The FHA share of total applications increased to 10.1 percent from 9.7 percent the prior week and the VA share dipped to 12.0 percent from 12.3 percent. The USDA share rose to 0.6 percent from 0.5 percent. The average size of a purchase loan was $371,000 compared to $370,200 but the average of all loans fell to $324,000  from $325,000.

The average contract interest rate for 30-year fixed-rate mortgages (FRM) with origination balances at or below the conforming limit of $510,400 increased to 3.10 percent from 3.07 percent, with points increasing to 0.46 from 0.32. The effective rate was higher than the prior week. 

The rate for jumbo 30-year FRM, loans with balances exceeding the conforming limit, decreased to 3.35 percent from 3.41 percent, with points increasing to 0.42 from 0.27. The effective rate moved lower.  

The rate for 30-year FRM backed by the FHA averaged 3.23 percent with 0.37 point. The prior week the average was 3.16 percent, with 0.35 point. The effective rate increased.  

The rate for 15-year FRM increased to 2.64 percent from 2.61 percent. Points grew to 0.47 from 0.35 and the effective rate also rose.  

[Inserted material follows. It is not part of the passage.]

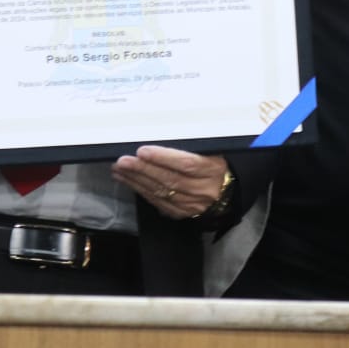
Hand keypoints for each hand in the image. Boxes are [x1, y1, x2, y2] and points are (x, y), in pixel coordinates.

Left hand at [113, 146, 228, 219]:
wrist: (228, 191)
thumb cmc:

The average contract interest rate for 5/1 adjustable rate mortgages (ARM)s ticked down 1 basis point (bp) to 3.19 percent but points rose to 0.64 from 0.58. increasing the effective rate. The ARM share of activity decreased to 2.2 percent of total applications from 23 percent the prior week.

MBA's Weekly Mortgage Applications Survey has been conducted since 1990 and covers over 75 percent of all U.S. retail residential applications Respondents include mortgage bankers, commercial banks, and thrifts. Base period and value for all indexes is March 16, 1990=100 and interest rate information is based on loans with an 80 percent loan-to-value ratio and points that include the origination fee.

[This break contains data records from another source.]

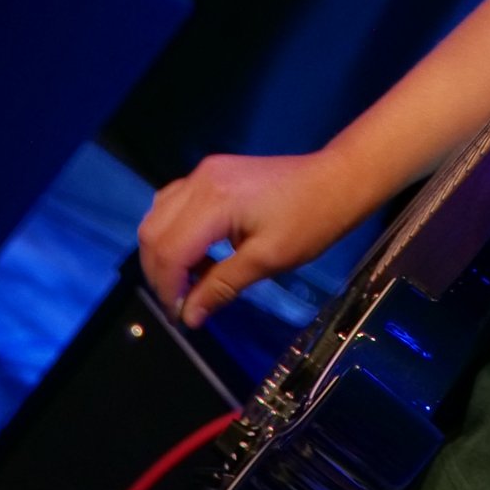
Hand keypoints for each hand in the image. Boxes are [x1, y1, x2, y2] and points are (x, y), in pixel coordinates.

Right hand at [140, 146, 368, 328]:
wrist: (337, 180)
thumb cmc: (310, 220)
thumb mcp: (268, 260)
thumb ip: (221, 286)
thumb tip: (188, 317)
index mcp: (213, 200)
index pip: (169, 250)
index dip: (167, 288)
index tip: (180, 316)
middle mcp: (200, 180)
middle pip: (152, 231)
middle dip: (159, 273)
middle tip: (181, 304)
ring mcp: (204, 173)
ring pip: (158, 216)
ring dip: (165, 253)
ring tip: (192, 282)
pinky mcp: (211, 173)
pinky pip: (174, 204)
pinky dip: (175, 233)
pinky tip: (199, 255)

MBA says the volume of loans in forbearance has now declined below 7 percent of the total being serviced. There was another 8-bp reduction during the past week, to 6.93 percent, a five-month low. There are an estimated 3.5 million loans still in plans. Of those, 31.65 percent are in the initial plan stage, while 67.01 percent are in a plan extension, and 1.34 percent are re-entries into the program.

The share of GSE (Fannie Mae and Freddie Mac) loans in forbearance dropped for the 15th week in a row to 4.55 percent, a 10-bps improvement. The share of Ginnie Mae (FHA/VA) loans rose 3 bps to 9.15 percent and there was a 19 bps drop in the percentage of loans being serviced for bank portfolios and private label securities (PLS) to 10.52 percent. Depository servicers had 7.26 percent of their portfolios in forbearance plans, a 7-bp decline, and the percentage of loans in forbearance for independent mortgage bank (IMB) servicers decreased 3 bps to 7.18 percent. 

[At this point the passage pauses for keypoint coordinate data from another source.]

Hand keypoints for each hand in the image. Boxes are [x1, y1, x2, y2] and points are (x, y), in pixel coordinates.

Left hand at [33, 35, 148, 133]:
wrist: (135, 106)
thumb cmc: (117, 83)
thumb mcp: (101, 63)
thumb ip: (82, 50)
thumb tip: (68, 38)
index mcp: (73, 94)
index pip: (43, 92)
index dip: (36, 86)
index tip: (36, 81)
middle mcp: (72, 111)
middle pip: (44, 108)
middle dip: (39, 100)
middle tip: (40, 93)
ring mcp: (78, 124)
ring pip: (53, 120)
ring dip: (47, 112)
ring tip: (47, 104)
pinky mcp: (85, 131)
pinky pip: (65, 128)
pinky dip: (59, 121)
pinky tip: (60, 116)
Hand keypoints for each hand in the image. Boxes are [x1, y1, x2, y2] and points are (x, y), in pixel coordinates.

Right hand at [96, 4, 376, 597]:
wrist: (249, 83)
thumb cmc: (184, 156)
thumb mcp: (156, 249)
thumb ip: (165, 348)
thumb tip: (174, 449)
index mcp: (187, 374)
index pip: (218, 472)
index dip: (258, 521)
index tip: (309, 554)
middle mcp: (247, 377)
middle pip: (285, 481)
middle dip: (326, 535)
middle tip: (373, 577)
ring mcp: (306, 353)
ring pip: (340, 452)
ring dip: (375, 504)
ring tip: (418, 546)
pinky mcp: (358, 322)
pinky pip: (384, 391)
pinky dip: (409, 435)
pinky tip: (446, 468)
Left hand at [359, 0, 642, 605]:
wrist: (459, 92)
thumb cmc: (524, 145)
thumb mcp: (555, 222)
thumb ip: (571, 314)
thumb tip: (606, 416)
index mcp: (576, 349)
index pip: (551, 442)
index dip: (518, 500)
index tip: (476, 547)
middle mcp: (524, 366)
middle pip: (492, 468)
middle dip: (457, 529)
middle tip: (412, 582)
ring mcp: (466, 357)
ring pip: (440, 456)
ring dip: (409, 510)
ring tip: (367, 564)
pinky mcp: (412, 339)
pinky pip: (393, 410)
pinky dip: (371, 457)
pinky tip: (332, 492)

"The share of loans in forbearance has dropped to its lowest level in five months, driven by a consistent decline in the GSE share in forbearance," said Mike Fratantoni, MBA's Senior Vice President and Chief Economist. "However, not only the did the share of Ginnie Mae loans in forbearance increase, new requests for forbearance for these loans have increased for two consecutive weeks. While housing market data continue to show a quite strong recovery, the job market recovery appears to have slowed, and we are seeing the impact of this slowdown on FHA and VA borrowers in the Ginnie Mae portfolio."

MBA's latest Forbearance and Call Volume Survey covers the period from September 7 through September 13, 2020 and represents 74 percent of the first-mortgage servicing market (37.2 million loans).